-------- Material provided --------
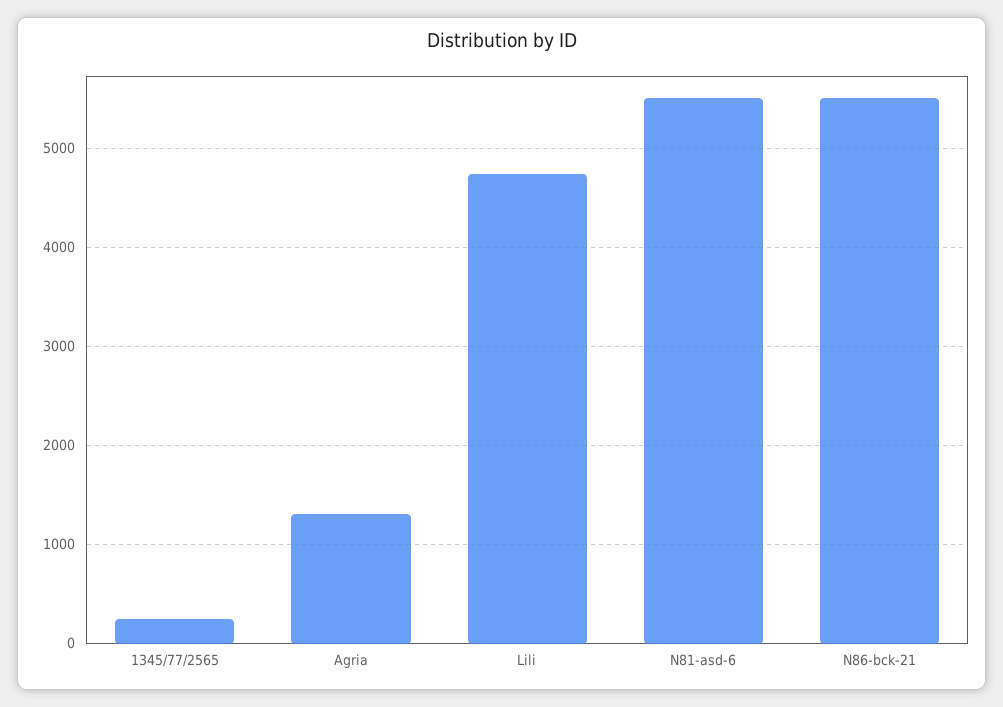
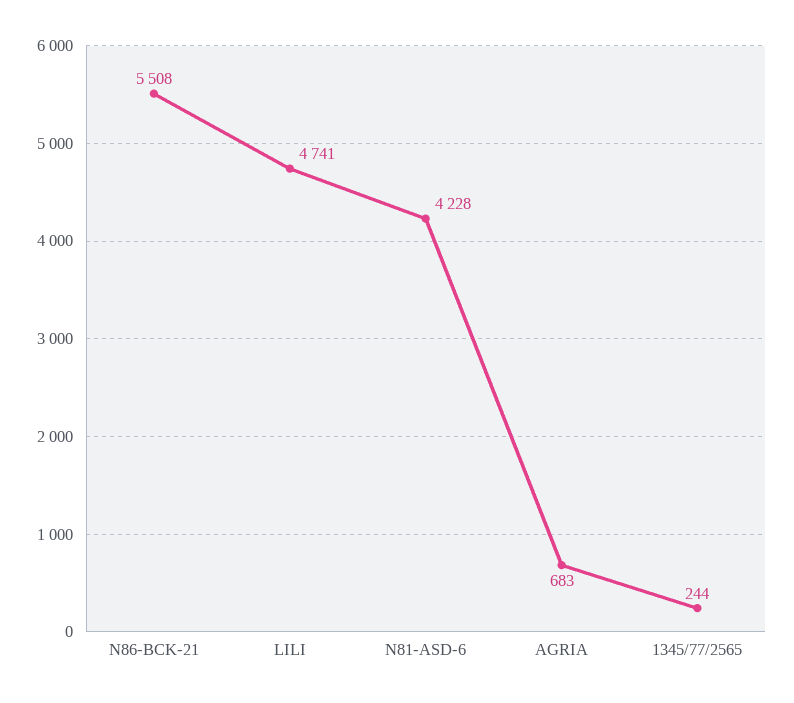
  {
    "1345/77/2565": 244,
-   "Agria": 1300,
+   "Agria": 683,
    "Lili": 4741,
-   "N81-asd-6": 5500,
+   "N81-asd-6": 4228,
    "N86-bck-21": 5508
  }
--------
**Work to be completed**. Nothing but the pictures should be left out when the records are retyped exactly.

**Exercise response**.
  {
    "1345/77/2565": 244,
-   "Agria": 1300,
+   "Agria": 683,
    "Lili": 4741,
-   "N81-asd-6": 5500,
+   "N81-asd-6": 4228,
    "N86-bck-21": 5508
  }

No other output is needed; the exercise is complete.